Provided data ▸
• • • •

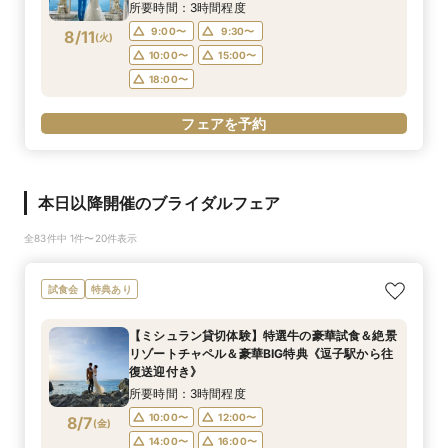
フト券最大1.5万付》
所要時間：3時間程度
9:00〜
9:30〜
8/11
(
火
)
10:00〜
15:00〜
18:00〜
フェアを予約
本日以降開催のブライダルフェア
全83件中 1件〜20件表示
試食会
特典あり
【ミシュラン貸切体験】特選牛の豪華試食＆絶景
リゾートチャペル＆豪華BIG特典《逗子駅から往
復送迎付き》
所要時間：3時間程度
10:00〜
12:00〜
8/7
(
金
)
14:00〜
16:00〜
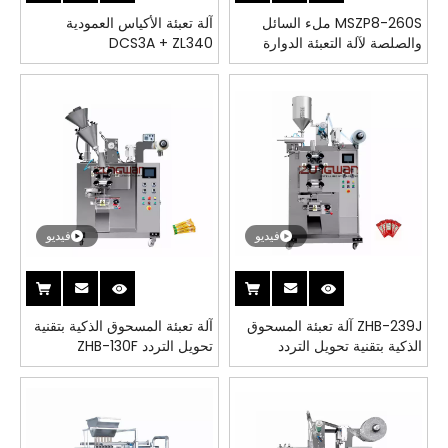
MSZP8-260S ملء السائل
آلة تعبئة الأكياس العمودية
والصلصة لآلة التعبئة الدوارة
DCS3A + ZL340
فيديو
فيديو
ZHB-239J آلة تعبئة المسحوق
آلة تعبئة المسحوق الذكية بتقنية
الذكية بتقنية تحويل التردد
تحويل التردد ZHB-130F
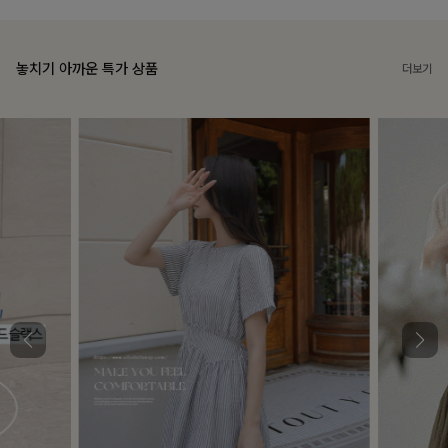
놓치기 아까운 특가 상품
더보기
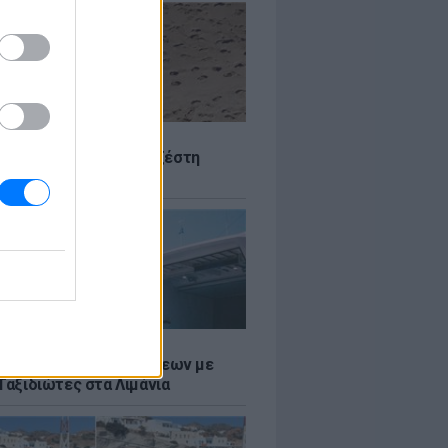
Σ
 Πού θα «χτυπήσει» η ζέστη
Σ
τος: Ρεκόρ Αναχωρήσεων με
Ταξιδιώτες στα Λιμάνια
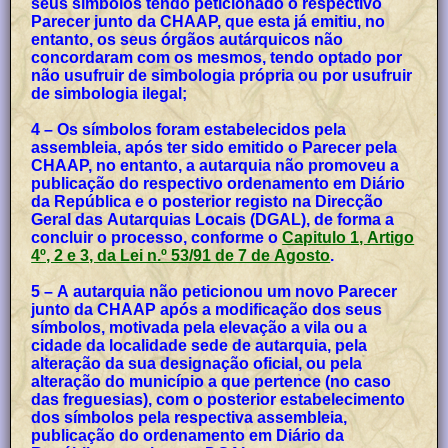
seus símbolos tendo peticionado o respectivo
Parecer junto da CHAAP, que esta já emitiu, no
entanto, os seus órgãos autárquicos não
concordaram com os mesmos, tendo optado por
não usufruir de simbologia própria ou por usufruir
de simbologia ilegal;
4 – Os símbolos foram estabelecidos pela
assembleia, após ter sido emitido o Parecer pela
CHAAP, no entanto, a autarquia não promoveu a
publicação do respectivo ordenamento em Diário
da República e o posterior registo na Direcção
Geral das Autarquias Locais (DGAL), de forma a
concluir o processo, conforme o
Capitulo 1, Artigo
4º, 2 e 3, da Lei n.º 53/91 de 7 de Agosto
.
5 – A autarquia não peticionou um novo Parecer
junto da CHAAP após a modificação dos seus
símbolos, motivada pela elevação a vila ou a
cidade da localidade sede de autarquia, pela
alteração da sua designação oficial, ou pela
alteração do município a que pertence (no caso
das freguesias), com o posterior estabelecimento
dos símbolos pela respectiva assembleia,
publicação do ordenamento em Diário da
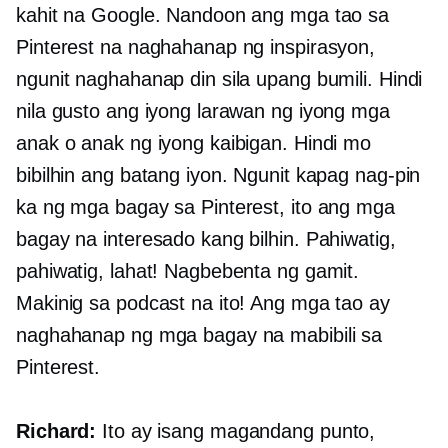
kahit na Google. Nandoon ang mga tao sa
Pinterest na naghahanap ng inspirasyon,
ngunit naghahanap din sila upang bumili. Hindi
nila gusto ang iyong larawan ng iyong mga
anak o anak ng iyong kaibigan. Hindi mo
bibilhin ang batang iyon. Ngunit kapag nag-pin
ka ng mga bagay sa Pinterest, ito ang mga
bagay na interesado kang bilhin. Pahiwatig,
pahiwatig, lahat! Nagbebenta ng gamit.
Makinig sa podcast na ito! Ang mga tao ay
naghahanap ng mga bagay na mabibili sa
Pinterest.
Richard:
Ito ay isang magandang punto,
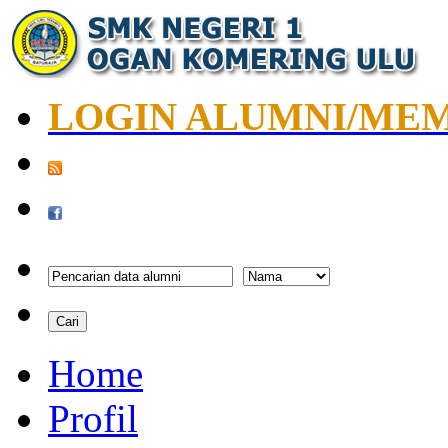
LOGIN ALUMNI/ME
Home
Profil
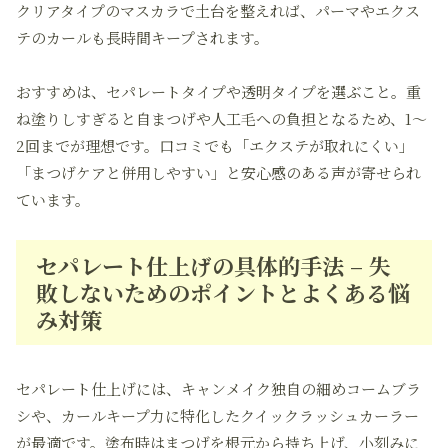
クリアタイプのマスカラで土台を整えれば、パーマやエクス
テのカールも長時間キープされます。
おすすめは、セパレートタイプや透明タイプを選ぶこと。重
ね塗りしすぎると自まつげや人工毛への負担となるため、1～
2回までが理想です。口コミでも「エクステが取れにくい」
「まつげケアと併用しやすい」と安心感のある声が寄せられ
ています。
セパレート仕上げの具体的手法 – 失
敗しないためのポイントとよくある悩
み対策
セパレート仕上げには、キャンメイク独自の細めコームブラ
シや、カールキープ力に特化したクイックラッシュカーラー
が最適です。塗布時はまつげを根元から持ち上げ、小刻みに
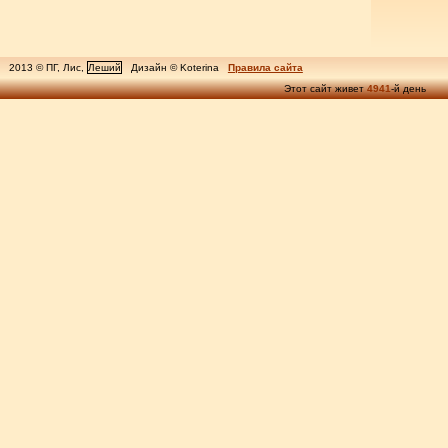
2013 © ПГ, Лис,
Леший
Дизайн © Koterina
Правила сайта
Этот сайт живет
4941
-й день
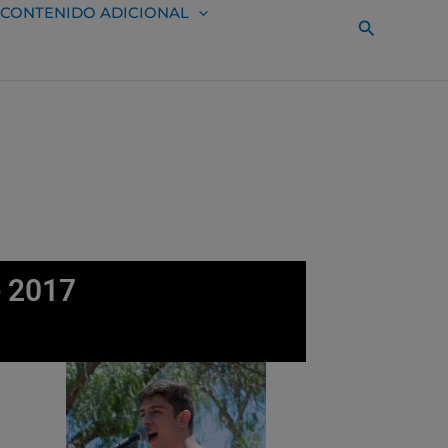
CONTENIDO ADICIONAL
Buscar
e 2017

• • • •

Copy the text of all the records above line for line, without any change, and leave the pictures out of your answer.

Task answer ▸
フト券最大1.5万付》
所要時間：3時間程度
9:00〜
9:30〜
8/11
(
火
)
10:00〜
15:00〜
18:00〜
フェアを予約
本日以降開催のブライダルフェア
全83件中 1件〜20件表示
試食会
特典あり
【ミシュラン貸切体験】特選牛の豪華試食＆絶景
リゾートチャペル＆豪華BIG特典《逗子駅から往
復送迎付き》
所要時間：3時間程度
10:00〜
12:00〜
8/7
(
金
)
14:00〜
16:00〜
MSZP8-260S ملء السائل
آلة تعبئة الأكياس العمودية
والصلصة لآلة التعبئة الدوارة
DCS3A + ZL340
فيديو
فيديو
ZHB-239J آلة تعبئة المسحوق
آلة تعبئة المسحوق الذكية بتقنية
الذكية بتقنية تحويل التردد
تحويل التردد ZHB-130F
놓치기 아까운 특가 상품
더보기
Σ
 Πού θα «χτυπήσει» η ζέστη
Σ
τος: Ρεκόρ Αναχωρήσεων με
Ταξιδιώτες στα Λιμάνια
seus símbolos tendo peticionado o respectivo
Parecer junto da CHAAP, que esta já emitiu, no
entanto, os seus órgãos autárquicos não
concordaram com os mesmos, tendo optado por
não usufruir de simbologia própria ou por usufruir
de simbologia ilegal;
4 – Os símbolos foram estabelecidos pela
assembleia, após ter sido emitido o Parecer pela
CHAAP, no entanto, a autarquia não promoveu a
publicação do respectivo ordenamento em Diário
da República e o posterior registo na Direcção
Geral das Autarquias Locais (DGAL), de forma a
concluir o processo, conforme o
Capitulo 1, Artigo
4º, 2 e 3, da Lei n.º 53/91 de 7 de Agosto
.
5 – A autarquia não peticionou um novo Parecer
junto da CHAAP após a modificação dos seus
símbolos, motivada pela elevação a vila ou a
cidade da localidade sede de autarquia, pela
alteração da sua designação oficial, ou pela
alteração do município a que pertence (no caso
das freguesias), com o posterior estabelecimento
dos símbolos pela respectiva assembleia,
publicação do ordenamento em Diário da
kahit na Google. Nandoon ang mga tao sa
Pinterest na naghahanap ng inspirasyon,
ngunit naghahanap din sila upang bumili. Hindi
nila gusto ang iyong larawan ng iyong mga
anak o anak ng iyong kaibigan. Hindi mo
bibilhin ang batang iyon. Ngunit kapag nag-pin
ka ng mga bagay sa Pinterest, ito ang mga
bagay na interesado kang bilhin. Pahiwatig,
pahiwatig, lahat! Nagbebenta ng gamit.
Makinig sa podcast na ito! Ang mga tao ay
naghahanap ng mga bagay na mabibili sa
Pinterest.
Richard:
Ito ay isang magandang punto,
LOGIN ALUMNI/ME
Home
Profil
クリアタイプのマスカラで土台を整えれば、パーマやエクス
テのカールも長時間キープされます。
おすすめは、セパレートタイプや透明タイプを選ぶこと。重
ね塗りしすぎると自まつげや人工毛への負担となるため、1～
2回までが理想です。口コミでも「エクステが取れにくい」
「まつげケアと併用しやすい」と安心感のある声が寄せられ
ています。
セパレート仕上げの具体的手法 – 失
敗しないためのポイントとよくある悩
み対策
セパレート仕上げには、キャンメイク独自の細めコームブラ
シや、カールキープ力に特化したクイックラッシュカーラー
が最適です。塗布時はまつげを根元から持ち上げ、小刻みに
2013 © ПГ, Лис,
Леший
Дизайн © Koterina
Правила сайта
Этот сайт живет
4941
-й день
CONTENIDO ADICIONAL
Buscar
e 2017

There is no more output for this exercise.